The yuan, which had actually risen against the US dollar slightly in the last year and a quarter, was deliberately weakened to 6.37 to the dollar from 6.35 by China as a recent protest against the US Senate passage of the Currency Exchange Reform Act. There had been yuan appreciation to as high as 6.1 earlier in the year.

Beyond the currency pressure, China has been fighting its own inflation pressures. With its annual growth rate still in the 9.5% range, China has been attempting to dampen its too-rapid growth via interest-rate increases and other measures to bring down its growth rate to a more manageable level.

China’s benchmark interest rate was reported at 6.56% after a quarter-point increase in July. This was the third increase this year, the fifth in the last twelve months.
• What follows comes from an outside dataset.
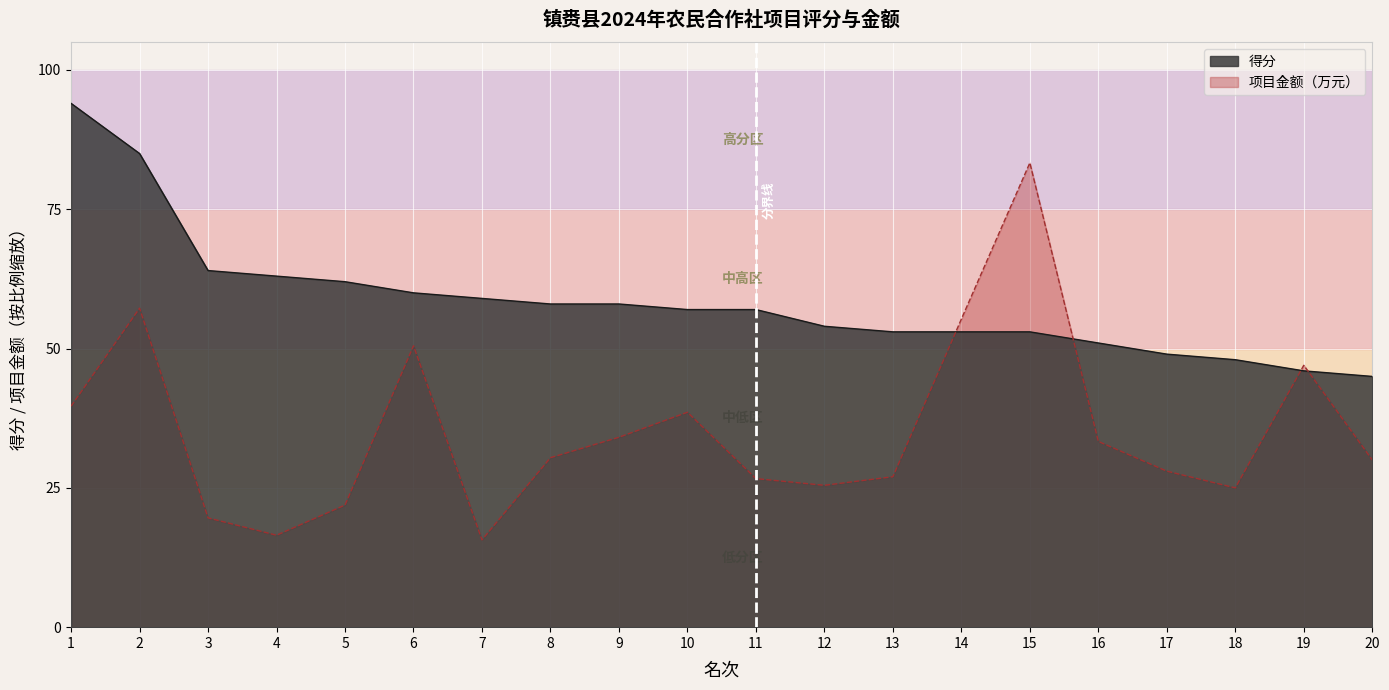

Reading left to right, what are all the values shown in this chart?

得分: 94.0	85.0	64.0	63.0	62.0	60.0	59.0	58.0	58.0	57.0	57.0	54.0	53.0	53.0	53.0	51.0	49.0	48.0	46.0	45.0
项目金额: 39.7	57.3	19.6	16.5	21.9	50.5	15.7	30.4	34.1	38.6	26.7	25.5	27.0	55.3	83.3	33.3	28.0	25.0	47.0	30.0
The inflation rate for September was 6.1%, while in August it was 6.2%, both down from a three-year high in July of 6.5%. China would like to see an inflation rate at 4%, which is roughly what the rate was at the beginning of 2011.
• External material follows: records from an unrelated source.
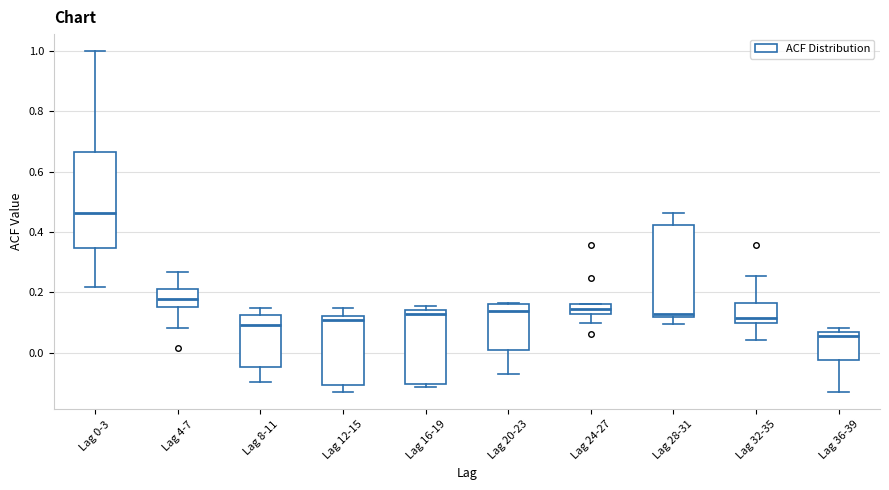

Reading left to right, transcribe this box plot: for each box, give where its median line is, the range the box spans, and where its two whiskers end, as read against the y-axis. The values are not printed on the chart, so give them approximately, as read against the axis.

Lag 0-3: median 0.46, box 0.34 to 0.66, whiskers 0.22 to 1.00
Lag 4-7: median 0.18, box 0.16 to 0.22, whiskers 0.08 to 0.26
Lag 8-11: median 0.10, box -0.04 to 0.12, whiskers -0.10 to 0.14
Lag 12-15: median 0.10, box -0.10 to 0.12, whiskers -0.14 to 0.14
Lag 16-19: median 0.12, box -0.10 to 0.14, whiskers -0.12 to 0.16
Lag 20-23: median 0.14, box 0.00 to 0.16, whiskers -0.08 to 0.16
Lag 24-27: median 0.14, box 0.12 to 0.16, whiskers 0.10 to 0.16
Lag 28-31: median 0.12 (just above the box's lower edge), box 0.12 to 0.42, whiskers 0.10 to 0.46
Lag 32-35: median 0.12, box 0.10 to 0.16, whiskers 0.04 to 0.26
Lag 36-39: median 0.06 (just below the box's upper edge), box -0.02 to 0.06, whiskers -0.14 to 0.08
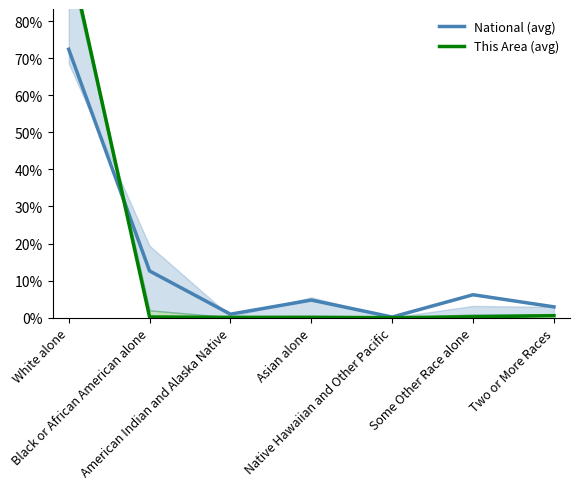

What is the sum of the This Area (avg) values at Some Other Race alone and Black or African American alone?

0.4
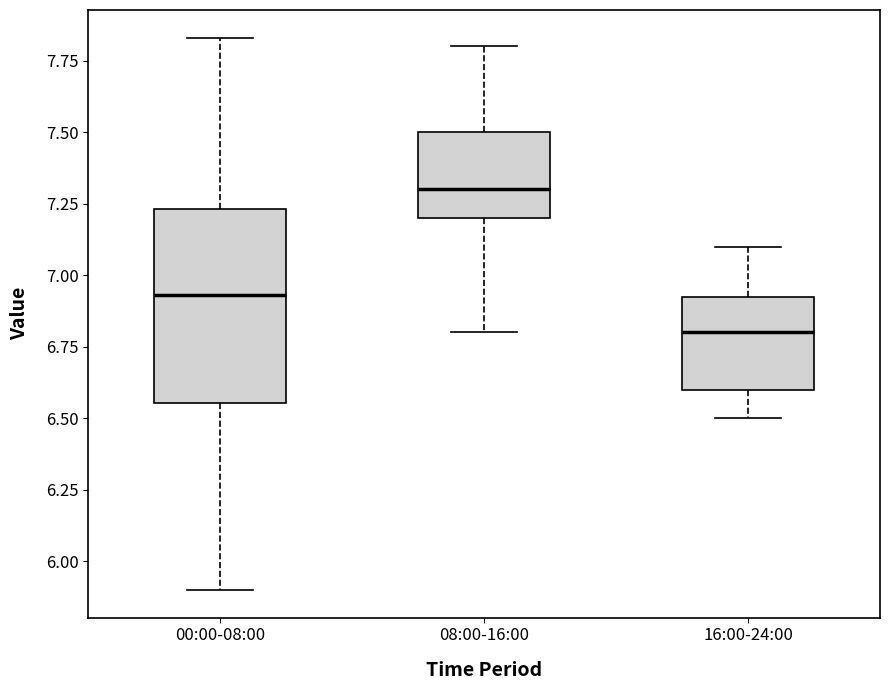

Where does the upper whisker of the box for 00:00-08:00 end on the y-axis? The values are not printed on the chart, so give them approximately, as read against the axis.

7.85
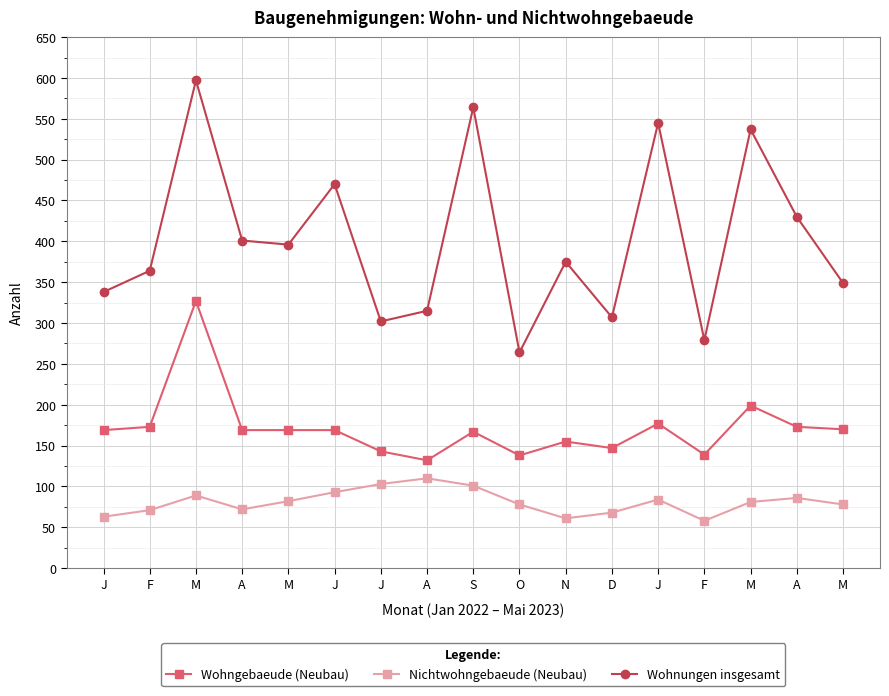

Count the number of data series in this chart.

3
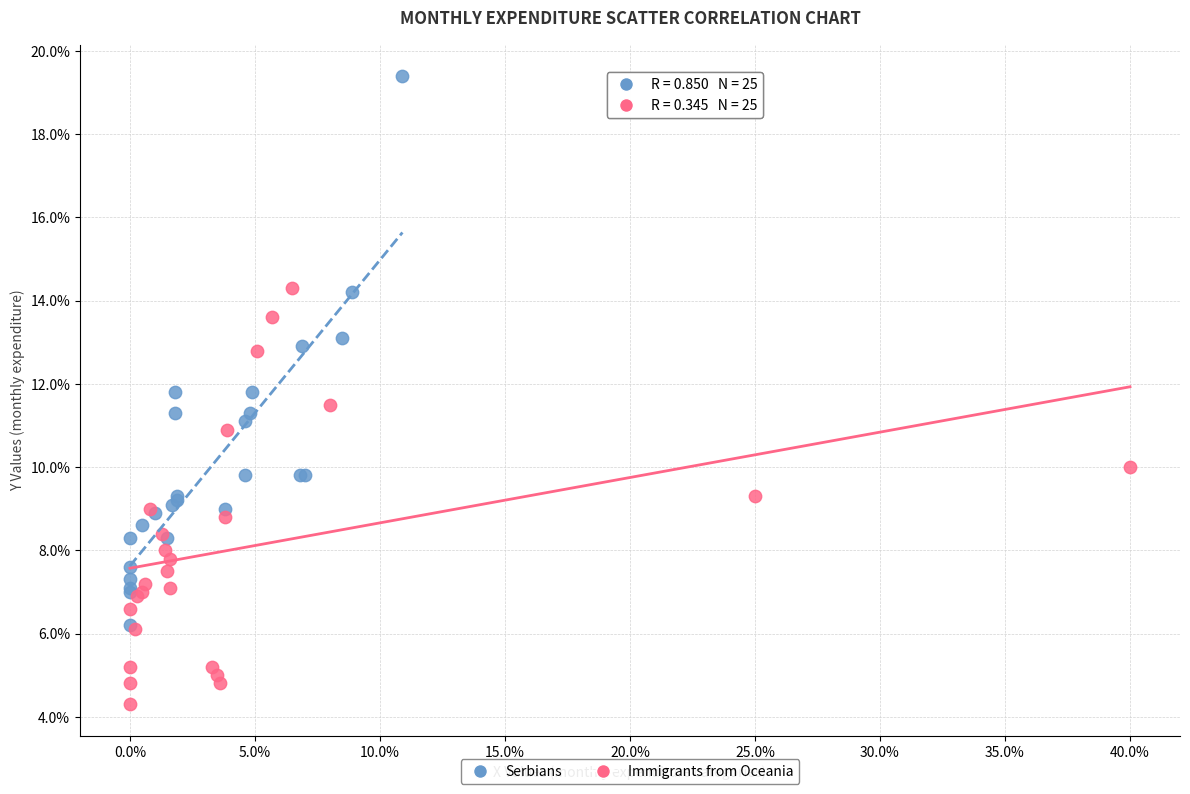

Which series contains the lowest Y value?

Immigrants from Oceania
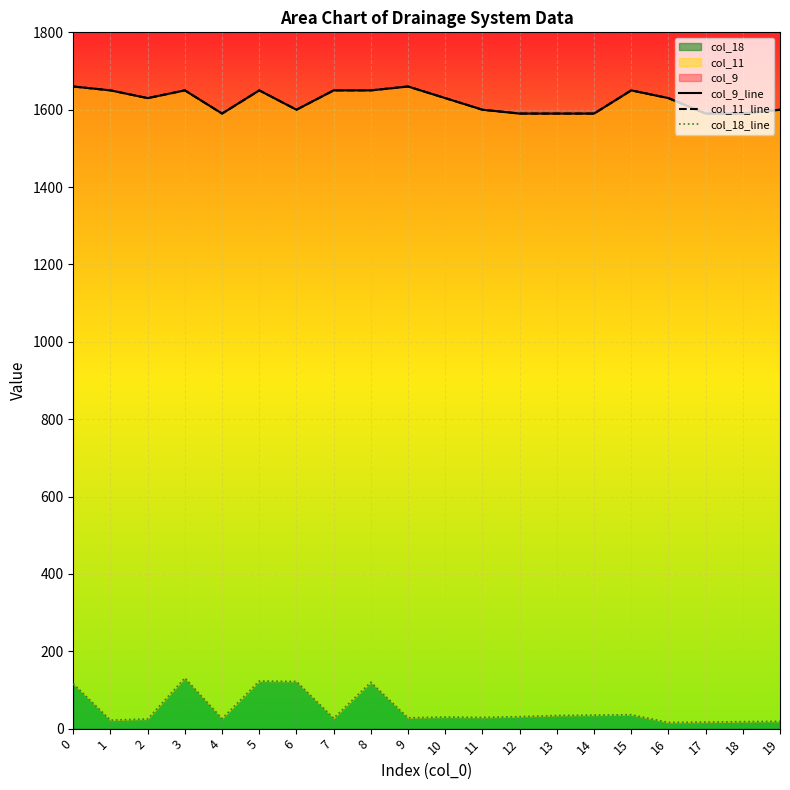

Does the chart display data point markers on the line(s)?

No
The third pressure China’s economy faces is the global slowdown in demand. As an export economy, China relies, of course, on selling its products to its trading partners.

This is where the recent figures on the trade surplus come into play. The world’s financial markets read the lower trade-surplus figures for August as confirmation that global growth of the economy is indeed slowing dramatically.

This shouldn’t have been any surprise. The US and Europe, the two largest trading partners with China, have been experiencing sluggish growth in the case of the US, and stagnant growth in Europe, as the European Union grapples with Greece’s debt.

As a sidebar to the slowing of the global economy, some in the financial markets were looking for Chinese demand to help pull the world’s economy out of its doldrums. This might even be called a fourth pressure, and is ironic, because much of the world is looking to an exporter to keep its importing robust.

Despite its status as an export country, China’s economy has supplied certain demand in the last couple of years: iron ore for its steel industry, as well as natural resources for energy such as coal and oil. The markets looked at China’s potential growth slowing and have been worried about this demand slacking off.

What to Expect
China will no doubt still be under pressure regarding its currency, although the likelihood of a trade war with the US is still, at least hopefully, remote. That presumes that cooler heads will prevail, particularly in the US.

As far as the complex picture of the global economy, China’s trade is still doing quite well, thank you, so the picture is far from gloomy there. The key is if all the pressures sort themselves out more gradually, rather than through wrenching changes.

If things happen gradually, China and all the global economies will be better off than going through the difficulties of the equivalent of economic shocks.